>>>

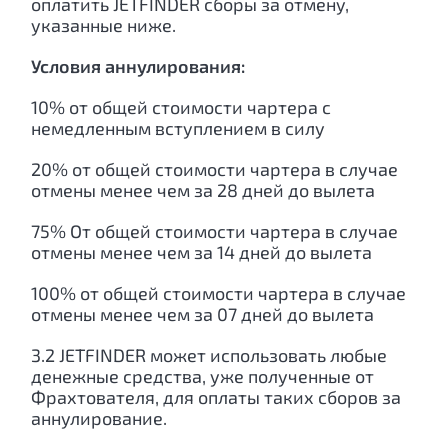
оплатить JETFINDER сборы за отмену,
указанные ниже.
Условия аннулирования:
10% от общей стоимости чартера с
немедленным вступлением в силу
20% от общей стоимости чартера в случае
отмены менее чем за 28 дней до вылета
75% От общей стоимости чартера в случае
отмены менее чем за 14 дней до вылета
100% от общей стоимости чартера в случае
отмены менее чем за 07 дней до вылета
3.2 JETFINDER может использовать любые
денежные средства, уже полученные от
Фрахтователя, для оплаты таких сборов за
аннулирование.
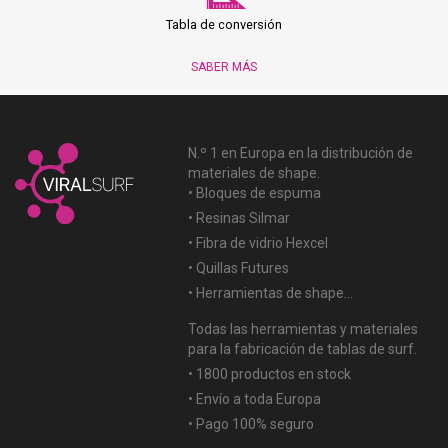
Tabla de conversión
SABER MÁS
N.º 1 en Europa en la distribución de
materiales de shape.
• Bloques de espuma
• Resinas Silmar
• Fibra de vidrio Hexcel
• Quillas Futures
• Herramientas de shape...
Todas las herramientas y materiales
para la fabricación de tablas de surf.
• 1800 productos en stock
• Envío a toda Europa
• Pago 100% seguro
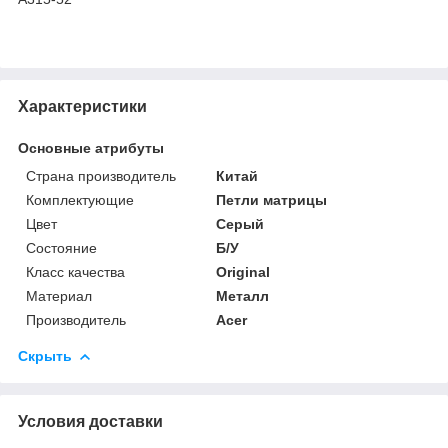
Характеристики
Основные атрибуты
Страна производитель
Китай
Комплектующие
Петли матрицы
Цвет
Серый
Состояние
Б/У
Класс качества
Original
Материал
Металл
Производитель
Acer
Скрыть
Условия доставки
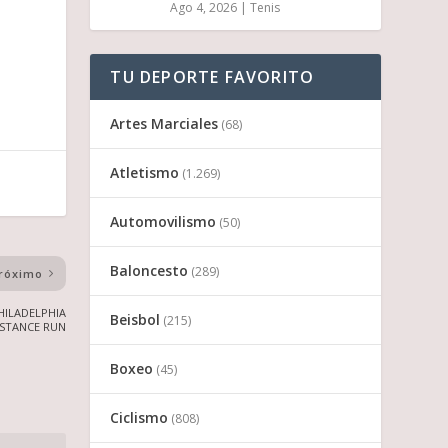
Ago 4, 2026
|
Tenis
TU DEPORTE FAVORITO
Artes Marciales
(68)
Atletismo
(1.269)
Automovilismo
(50)
Baloncesto
(289)
róximo
HILADELPHIA
Beisbol
(215)
ISTANCE RUN
Boxeo
(45)
Ciclismo
(808)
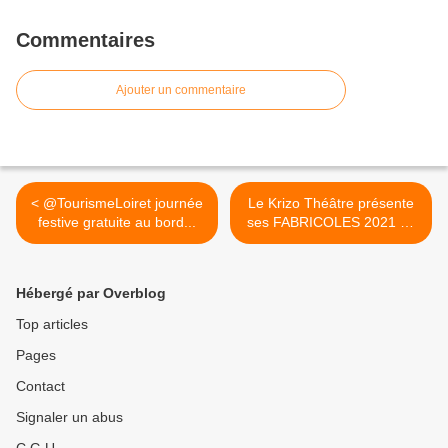
Commentaires
Ajouter un commentaire
< @TourismeLoiret journée
Le Krizo Théâtre présente
festive gratuite au bord...
ses FABRICOLES 2021 du
10 au 12 septembre à La
Fabrique de Meung-sur-
Loire >
Hébergé par Overblog
Top articles
Pages
Contact
Signaler un abus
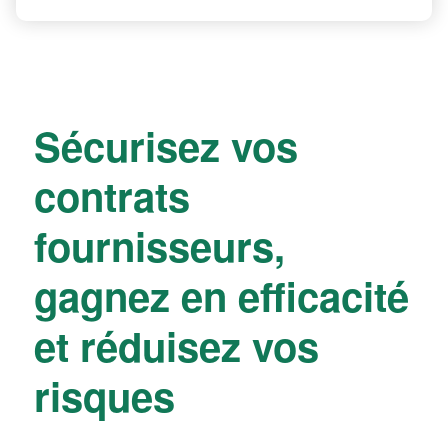
Sécurisez vos
contrats
fournisseurs,
gagnez en efficacité
et réduisez vos
risques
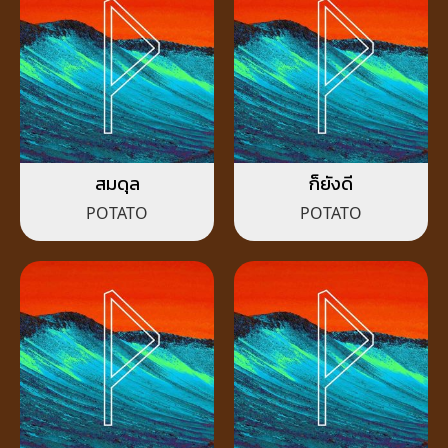
สมดุล
ก็ยังดี
POTATO
POTATO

<<<

What you need to do: Copy the listing in full and without alteration, omitting every picture.

Finished exercise:
оплатить JETFINDER сборы за отмену,
указанные ниже.
Условия аннулирования:
10% от общей стоимости чартера с
немедленным вступлением в силу
20% от общей стоимости чартера в случае
отмены менее чем за 28 дней до вылета
75% От общей стоимости чартера в случае
отмены менее чем за 14 дней до вылета
100% от общей стоимости чартера в случае
отмены менее чем за 07 дней до вылета
3.2 JETFINDER может использовать любые
денежные средства, уже полученные от
Фрахтователя, для оплаты таких сборов за
аннулирование.
Tabla de conversión
SABER MÁS
N.º 1 en Europa en la distribución de
materiales de shape.
• Bloques de espuma
• Resinas Silmar
• Fibra de vidrio Hexcel
• Quillas Futures
• Herramientas de shape...
Todas las herramientas y materiales
para la fabricación de tablas de surf.
• 1800 productos en stock
• Envío a toda Europa
• Pago 100% seguro
Характеристики
Основные атрибуты
Страна производитель
Китай
Комплектующие
Петли матрицы
Цвет
Серый
Состояние
Б/У
Класс качества
Original
Материал
Металл
Производитель
Acer
Скрыть
Условия доставки
Ago 4, 2026
|
Tenis
TU DEPORTE FAVORITO
Artes Marciales
(68)
Atletismo
(1.269)
Automovilismo
(50)
Baloncesto
(289)
róximo
HILADELPHIA
Beisbol
(215)
ISTANCE RUN
Boxeo
(45)
Ciclismo
(808)
Commentaires
Ajouter un commentaire
< @TourismeLoiret journée
Le Krizo Théâtre présente
festive gratuite au bord...
ses FABRICOLES 2021 du
10 au 12 septembre à La
Fabrique de Meung-sur-
Loire >
Hébergé par Overblog
Top articles
Pages
Contact
Signaler un abus
Sécurisez vos
contrats
fournisseurs,
gagnez en efficacité
et réduisez vos
risques
สมดุล
ก็ยังดี
POTATO
POTATO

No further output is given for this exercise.